The entire eastern front blazed into action as other Red attacks were launched south of Leningrad, against the Belgorod, Donets and Mius River salients, at the Nazi bridgehead in the Caucasus. But to the Soviet Supreme Command many of these operations were not of general importance. Said one Moscow communique: "South of Izyum, fighting of a local nature continued. ... A regiment of German infantry and 80 tanks counterattacked one of our units. ..."
But the Berlin radio voiced alarm: "The enemy is attacking with terrible numerical superiority at Orel. . . . The entire Russian super-offensive shows that the Russians want to enforce a decision in the war this summer. ..." A Nazi spokesman said 600 divisions were deployed on the eastern front on both sides. (In Sicily not more than 20 divisions are engaged on both sides.)
For the German High Command, Orel is not of overwhelming strategic importance. Key Nazi anchors at Bryansk and Smolensk, 145 miles northwest of Bryansk, might be defended effectively, even if Orel is lost.

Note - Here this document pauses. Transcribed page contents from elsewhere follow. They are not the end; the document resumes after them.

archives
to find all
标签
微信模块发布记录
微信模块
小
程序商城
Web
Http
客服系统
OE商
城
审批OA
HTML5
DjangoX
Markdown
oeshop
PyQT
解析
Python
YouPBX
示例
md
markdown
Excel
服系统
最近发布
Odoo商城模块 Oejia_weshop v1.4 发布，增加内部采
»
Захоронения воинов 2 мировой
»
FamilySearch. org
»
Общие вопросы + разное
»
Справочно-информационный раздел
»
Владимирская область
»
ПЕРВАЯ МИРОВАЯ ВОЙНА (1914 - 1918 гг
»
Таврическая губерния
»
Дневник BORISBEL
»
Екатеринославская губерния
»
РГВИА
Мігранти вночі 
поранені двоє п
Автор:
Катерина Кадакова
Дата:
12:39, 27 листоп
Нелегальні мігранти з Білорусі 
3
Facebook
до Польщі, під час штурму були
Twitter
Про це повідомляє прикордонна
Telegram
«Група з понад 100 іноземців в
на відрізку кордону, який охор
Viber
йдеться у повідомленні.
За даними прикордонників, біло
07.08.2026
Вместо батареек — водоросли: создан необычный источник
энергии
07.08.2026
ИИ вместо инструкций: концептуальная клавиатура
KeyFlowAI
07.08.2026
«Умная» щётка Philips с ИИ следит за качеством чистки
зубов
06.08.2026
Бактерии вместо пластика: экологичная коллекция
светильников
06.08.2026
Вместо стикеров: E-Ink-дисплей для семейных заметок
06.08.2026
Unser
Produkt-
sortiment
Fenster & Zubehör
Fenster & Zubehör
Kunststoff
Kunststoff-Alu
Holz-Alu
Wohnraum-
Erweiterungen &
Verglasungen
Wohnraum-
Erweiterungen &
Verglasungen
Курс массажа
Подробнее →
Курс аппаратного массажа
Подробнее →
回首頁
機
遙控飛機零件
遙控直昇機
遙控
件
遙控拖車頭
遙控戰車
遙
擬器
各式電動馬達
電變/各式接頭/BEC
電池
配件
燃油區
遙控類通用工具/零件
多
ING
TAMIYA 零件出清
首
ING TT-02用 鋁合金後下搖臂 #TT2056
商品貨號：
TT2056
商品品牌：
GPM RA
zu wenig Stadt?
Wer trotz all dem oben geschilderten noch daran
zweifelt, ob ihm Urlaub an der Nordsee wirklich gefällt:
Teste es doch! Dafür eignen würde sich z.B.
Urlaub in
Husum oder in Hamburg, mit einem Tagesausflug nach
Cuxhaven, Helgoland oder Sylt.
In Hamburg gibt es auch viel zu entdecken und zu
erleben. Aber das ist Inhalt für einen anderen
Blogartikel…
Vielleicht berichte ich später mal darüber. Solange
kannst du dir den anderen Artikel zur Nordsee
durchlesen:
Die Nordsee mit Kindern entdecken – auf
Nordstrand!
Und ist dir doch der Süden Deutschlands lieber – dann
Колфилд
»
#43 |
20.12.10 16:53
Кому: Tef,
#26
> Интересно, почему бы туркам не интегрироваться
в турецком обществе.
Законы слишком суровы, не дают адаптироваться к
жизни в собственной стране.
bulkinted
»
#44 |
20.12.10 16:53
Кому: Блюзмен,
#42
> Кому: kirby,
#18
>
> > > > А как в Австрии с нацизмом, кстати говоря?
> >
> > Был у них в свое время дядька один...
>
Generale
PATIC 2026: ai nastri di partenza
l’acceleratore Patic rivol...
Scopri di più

But another Stalingrad, another German army chewed up, and German army morale might not survive.
Red Star referred to German tankmen's "indecision, bordering on cowardice" in the Orel battle. Wrote Red Star last week: "Victory is approaching. The emaciated German divisions are now unable to check our offensive." This week Moscow dispatches reported that the Germans in Orel were demolishing the city, preparing to retreat through a narrowing corridor in their rear.
Objectives. Marshal Joseph Stalin was reported at the front personally coordinating the Russian offensives. This week he assumed operative command of the Orel drive. His main strategic objectives perhaps were: 1) to draw German forces away from Kursk, where some 38 Nazi divisions under Field Marshal Guenther von Kluge have made small gains at great costs (TIME, July 19); 2) to eliminate the Orel salient, which pointed menacingly at Moscow. If the Russians can chew off the German salients at Leningrad, Orel, Belgorod, on the Donets and the Mius Rivers, wipe out the Caucasian bridgehead, a general push westward toward Germany should be possible in 1943.
The Germans had lost the initiative. Their objectives were simple: to defend themselves as best they could, selling everything they lost at the highest possible price, so that the weakened Red Army would be unable to launch decisive offensives later.
Achievements. By last week Stalin's objective 1 had been achieved. In a special order of the day he announced that "the German offensive of July [against Kursk] . . . had been finally liquidated."
Then Stalin reported: "In the period between July 5 and July 23 the enemy sustained the following losses: more than 70,000 killed; 2,900 tanks destroyed or disabled, 195 self-propelled guns, 844 field guns, 1,392 planes and more than 5,000 trucks destroyed." (The Germans claimed 350,000 Russians killed, wounded or captured since July 15; 4,964 Russian tanks, more than 2,000 planes, 2,310 cannon destroyed.)
Hitler's Orel salient seemed doomed. If it fell and if the Red Army also succeeded in liquidating the Belgorod salient, the Russians would be free to make the move the Germans probably feared most --a push southward toward the Sea of Azov, which would cut off the industrial Donets basin and trap large German forces. If this operation could be executed, the great westward march would be under way.